#### Dataset excerpts:
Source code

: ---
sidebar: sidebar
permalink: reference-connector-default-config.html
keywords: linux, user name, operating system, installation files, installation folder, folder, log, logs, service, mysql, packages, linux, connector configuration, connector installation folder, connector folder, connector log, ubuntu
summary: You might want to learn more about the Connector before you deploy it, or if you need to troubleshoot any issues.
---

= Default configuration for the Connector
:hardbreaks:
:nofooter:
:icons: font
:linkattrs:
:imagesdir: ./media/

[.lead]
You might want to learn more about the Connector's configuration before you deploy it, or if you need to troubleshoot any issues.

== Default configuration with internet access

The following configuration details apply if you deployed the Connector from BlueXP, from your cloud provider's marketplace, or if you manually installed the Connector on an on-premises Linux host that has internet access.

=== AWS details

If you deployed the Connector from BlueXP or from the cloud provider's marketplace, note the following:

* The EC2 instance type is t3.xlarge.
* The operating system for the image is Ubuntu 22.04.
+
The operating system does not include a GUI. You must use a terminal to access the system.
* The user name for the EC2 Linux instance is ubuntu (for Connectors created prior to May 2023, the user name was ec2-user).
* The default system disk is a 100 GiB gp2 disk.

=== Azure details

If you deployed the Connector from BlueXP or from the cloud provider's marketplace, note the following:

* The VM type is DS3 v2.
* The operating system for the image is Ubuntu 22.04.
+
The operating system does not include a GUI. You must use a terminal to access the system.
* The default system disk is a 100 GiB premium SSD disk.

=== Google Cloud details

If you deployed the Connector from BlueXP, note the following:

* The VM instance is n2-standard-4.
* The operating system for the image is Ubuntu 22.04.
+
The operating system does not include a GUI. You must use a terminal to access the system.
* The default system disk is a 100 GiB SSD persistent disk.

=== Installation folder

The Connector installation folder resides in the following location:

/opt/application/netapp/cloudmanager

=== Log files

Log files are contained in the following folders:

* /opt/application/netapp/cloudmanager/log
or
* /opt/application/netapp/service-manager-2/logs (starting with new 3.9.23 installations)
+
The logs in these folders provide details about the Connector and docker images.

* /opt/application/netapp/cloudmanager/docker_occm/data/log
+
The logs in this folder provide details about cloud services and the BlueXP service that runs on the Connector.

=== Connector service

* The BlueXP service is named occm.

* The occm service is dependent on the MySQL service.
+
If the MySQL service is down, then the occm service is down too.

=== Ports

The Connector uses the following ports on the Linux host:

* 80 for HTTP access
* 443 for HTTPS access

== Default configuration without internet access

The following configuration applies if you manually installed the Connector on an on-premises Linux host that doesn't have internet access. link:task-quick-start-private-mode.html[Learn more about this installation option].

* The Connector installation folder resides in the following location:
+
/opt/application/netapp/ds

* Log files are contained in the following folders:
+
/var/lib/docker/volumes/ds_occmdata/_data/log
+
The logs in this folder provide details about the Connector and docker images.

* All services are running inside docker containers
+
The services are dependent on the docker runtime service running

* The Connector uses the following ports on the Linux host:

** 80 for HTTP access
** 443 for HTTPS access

#### WHAT TO PRODUCE:
An exact repetition of all the entries is required.

#### RESPONSE TO THE EXERCISE:
Source code

: ---
sidebar: sidebar
permalink: reference-connector-default-config.html
keywords: linux, user name, operating system, installation files, installation folder, folder, log, logs, service, mysql, packages, linux, connector configuration, connector installation folder, connector folder, connector log, ubuntu
summary: You might want to learn more about the Connector before you deploy it, or if you need to troubleshoot any issues.
---

= Default configuration for the Connector
:hardbreaks:
:nofooter:
:icons: font
:linkattrs:
:imagesdir: ./media/

[.lead]
You might want to learn more about the Connector's configuration before you deploy it, or if you need to troubleshoot any issues.

== Default configuration with internet access

The following configuration details apply if you deployed the Connector from BlueXP, from your cloud provider's marketplace, or if you manually installed the Connector on an on-premises Linux host that has internet access.

=== AWS details

If you deployed the Connector from BlueXP or from the cloud provider's marketplace, note the following:

* The EC2 instance type is t3.xlarge.
* The operating system for the image is Ubuntu 22.04.
+
The operating system does not include a GUI. You must use a terminal to access the system.
* The user name for the EC2 Linux instance is ubuntu (for Connectors created prior to May 2023, the user name was ec2-user).
* The default system disk is a 100 GiB gp2 disk.

=== Azure details

If you deployed the Connector from BlueXP or from the cloud provider's marketplace, note the following:

* The VM type is DS3 v2.
* The operating system for the image is Ubuntu 22.04.
+
The operating system does not include a GUI. You must use a terminal to access the system.
* The default system disk is a 100 GiB premium SSD disk.

=== Google Cloud details

If you deployed the Connector from BlueXP, note the following:

* The VM instance is n2-standard-4.
* The operating system for the image is Ubuntu 22.04.
+
The operating system does not include a GUI. You must use a terminal to access the system.
* The default system disk is a 100 GiB SSD persistent disk.

=== Installation folder

The Connector installation folder resides in the following location:

/opt/application/netapp/cloudmanager

=== Log files

Log files are contained in the following folders:

* /opt/application/netapp/cloudmanager/log
or
* /opt/application/netapp/service-manager-2/logs (starting with new 3.9.23 installations)
+
The logs in these folders provide details about the Connector and docker images.

* /opt/application/netapp/cloudmanager/docker_occm/data/log
+
The logs in this folder provide details about cloud services and the BlueXP service that runs on the Connector.

=== Connector service

* The BlueXP service is named occm.

* The occm service is dependent on the MySQL service.
+
If the MySQL service is down, then the occm service is down too.

=== Ports

The Connector uses the following ports on the Linux host:

* 80 for HTTP access
* 443 for HTTPS access

== Default configuration without internet access

The following configuration applies if you manually installed the Connector on an on-premises Linux host that doesn't have internet access. link:task-quick-start-private-mode.html[Learn more about this installation option].

* The Connector installation folder resides in the following location:
+
/opt/application/netapp/ds

* Log files are contained in the following folders:
+
/var/lib/docker/volumes/ds_occmdata/_data/log
+
The logs in this folder provide details about the Connector and docker images.

* All services are running inside docker containers
+
The services are dependent on the docker runtime service running

* The Connector uses the following ports on the Linux host:

** 80 for HTTP access
** 443 for HTTPS access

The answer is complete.